Lay out the building: for the foundation wall, dig a trench 12 inches wide and from 2 to 3 feet below ground level. Set box forms, so as to bring the surface of the finished foundation and floor 1½ to 2 feet above ground level, according to the height of the “drag” conveyor used by local corn-shellers.
As the floor will only be 6 inches thick, fill in between the foundation walls with gravel to within a distance of 6 inches of top of forms. Soak this fill thoroughly, and tamp and roll it well, before placing concrete on top.
Mix concrete (1: 2: 4) and fill the foundation forms. Beginning at one end of the building, lay the concrete floor in sections 4 feet wide, and continue until the entire floor is placed.
In order to fasten the wooden sill for the granary uprights to the concrete floor, insert ¾-inch bolts heads down or strap irons bent like capital Z’s at the necessary points in the green concrete of foundation.
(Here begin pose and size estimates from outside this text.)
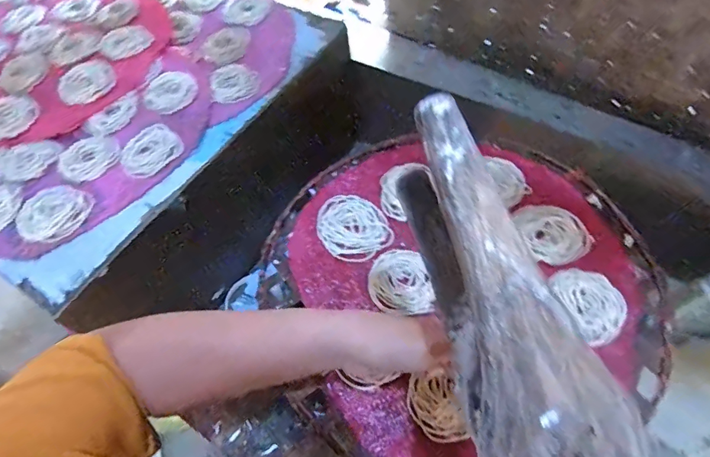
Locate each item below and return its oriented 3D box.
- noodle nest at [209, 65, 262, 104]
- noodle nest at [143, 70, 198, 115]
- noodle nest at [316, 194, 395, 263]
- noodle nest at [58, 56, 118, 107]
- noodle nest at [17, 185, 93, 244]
[{"bbox_3d":[-0.160,-0.195,0.582,0.061,0.005,0.069,-17,61,-7],"label":"noodle nest"},{"bbox_3d":[-0.243,-0.181,0.576,0.066,0.006,0.077,-15,60,-6],"label":"noodle nest"},{"bbox_3d":[-0.003,-0.002,0.486,0.074,0.008,0.084,-33,64,-15],"label":"noodle nest"},{"bbox_3d":[-0.363,-0.199,0.591,0.075,0.004,0.074,-37,65,-17],"label":"noodle nest"},{"bbox_3d":[-0.334,-0.017,0.484,0.073,0.007,0.072,-1,60,2],"label":"noodle nest"}]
The bolts are long enough to pass through holes in the sill and to receive nuts and washers. The straps are long enough to be spiked to the uprights.
Finish the surface of the floor with a steel trowel, so as to render scooping of the grain an easy matter.
Approximate cost per square foot of floor surface, 12 cents.
Concrete Barn Floors
Investigations of the Department of Agriculture have disclosed the fact that many cases of typhoid fever and malaria, often considered unaccountable in their origin, are the result of the germs being carried by the house-fly. Screens, flypaper, and poisons are all very well, in a small way, but to free the place of flies means getting rid of the conditions which produce them. Leaving out the manure pile ([see Manure Pits], page 45), the favorite breeding-place of flies is the foul floors of the cow and horse barns. The barn can be almost entirely rid of flies by building floors and manure pits of concrete.